Committee Reviews DOE’s FY2013 R&D Budget
(Washington, DC) – Today the House Committee on Science, Space, and Technology Committee held a hearing to review the Administration’s fiscal year 2013 budget request for the Department of Energy’s (DOE) research and development (R&D) portfolio. This includes activities within the DOE Office of Science, Energy Efficiency and Renewable Energy, Advanced Research Projects Agency–Energy, Fossil Energy, Nuclear Energy, Electricity Delivery and Energy Reliability, and the Loan Guarantee Program Office. Testifying before the Committee was the Secretary of Energy, Dr. Steven Chu.
“I am not particularly happy with this budget request. I think that too many worthwhile programs would be cut, while others will not be increased enough,” said Ranking Member Eddie Bernice Johnson (D-TX) in her opening statement. “Still, I applaud the Administration for making tough decisions and prioritizing in a time of fiscal austerity… However, I cannot help but lament the fact that we find ourselves in this position to begin with, and I feel that Congress has to accept its share of the blame.”
She continued, “We in Congress could acknowledge the immense challenges in energy that lie before us, and have the foresight to know that increased investment across the energy technology spectrum - from basic to applied research and demonstration - will pay untold dividends for future generations. We could recognize the role that truly fundamental discovery-driven research and large user facilities play in positioning the U.S. at the center of mankind’s quest to better understand our universe. Instead, unfortunately, this Congress seems content to put DOE in a corner and tell it to figure out how to do more with less.”
The discussion ranged widely from issues such as the use of Yucca Mountain as a nuclear waste repository, to rising gasoline prices, to the value of physics research, to the expansion of oil and gas drilling in the U.S. Democrats, in particular, questioned the Secretary about subjects such as the unique role of the Advanced Research Projects Agency- Energy (ARPA-E) in DOE’s portfolio, hydraulic fracturing impacts, the continuing operations at facilities such as the National Ignition Facility (NIF) and the Relativistic Heavy Ion Collider (RHIC), the proposed Clean Energy Standard, advanced manufacturing technology development, and the Department’s Quadrennial Technology Review’s proposed shift in resources towards reducing the cost of our reliance on oil for transportation.
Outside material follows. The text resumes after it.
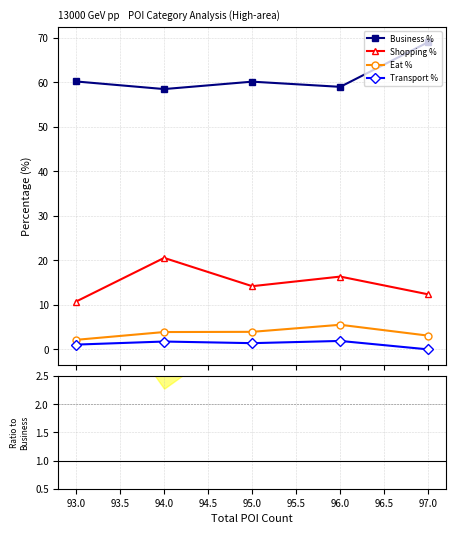

What is the value of the Shopping % point at the 4th from the left?

16.4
Democratic Members also pushed back against Republican rhetoric that President Obama’s Administration is responsible for high gas prices. During the hearing, they brought up that domestic gas and oil production is up under President Obama. They also pointed to the impact that futures speculation has on gas prices. After the hearing, Ms. Johnson said, “In reality, in the short-term, there are few options the government has to impact gas prices. Oil is a globally traded commodity dominated by nationally-owned companies that collude to control prices, which are further skewed by complex market mechanisms both here and abroad. Furthermore, the U.S. has little in the way of oil reserves that could make a substantial impact on global supply and prices. At best, we can start to develop technologies now to help reduce our demand in the future. It is foolish to act as though the President, DOE, or as we heard earlier this week, NSF can lower gas prices if they would only choose to do so.”
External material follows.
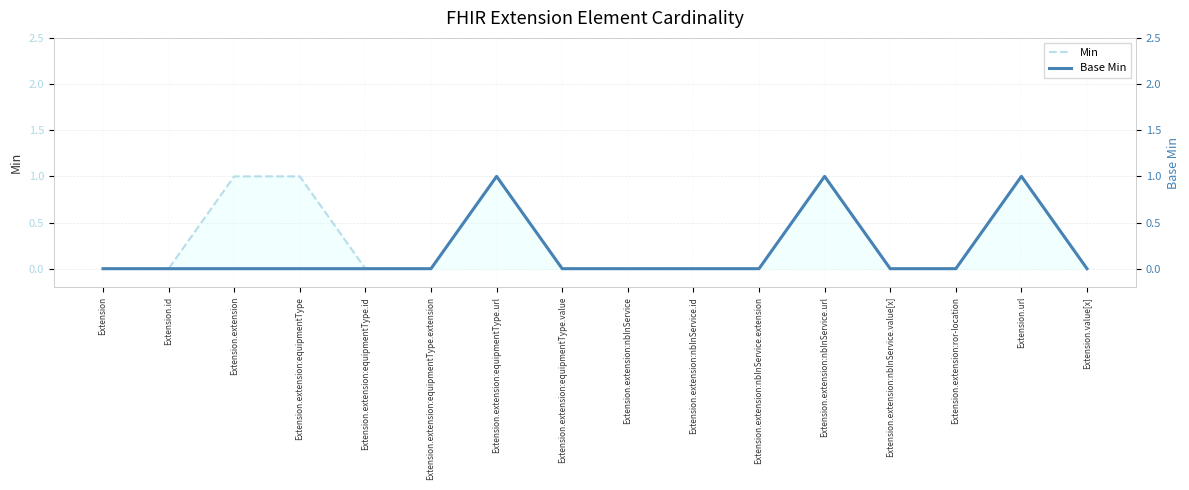

What position from the left is Extension.extension:nbInService.value[x]?

13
In addressing Republican assertions that clean energy R&D programs amounts to the government “picking winners and losers”, Ms. Johnson noted the historical role that government has played in building up the nation’s energy sector. She stated that “The very energy industries my colleagues hold out as exemplars of the free market – oil, gas, nuclear and coal - are the ones that have benefitted most from government largesse and, curiously, the ones they hold out as most deserving of continued taxpayer-funded research. From high-efficiency gas turbines for coal plants, to nuclear reactors developed at federal labs with federal dollars, to the directional drilling and hydraulic fracturing practices that have led to the shale gas boom of today, we have seen how government research can pay off. But it required decades of federal investment, the overwhelming majority of which was focused on fossil and nuclear energy… it is time to level the playing field and introduce real competition to the markets, and that is where the priorities set by this budget request come in to play. We have to find the greatest value for the taxpayer dollar, and today it is in the emerging energy technology sectors that can most benefit from government support.”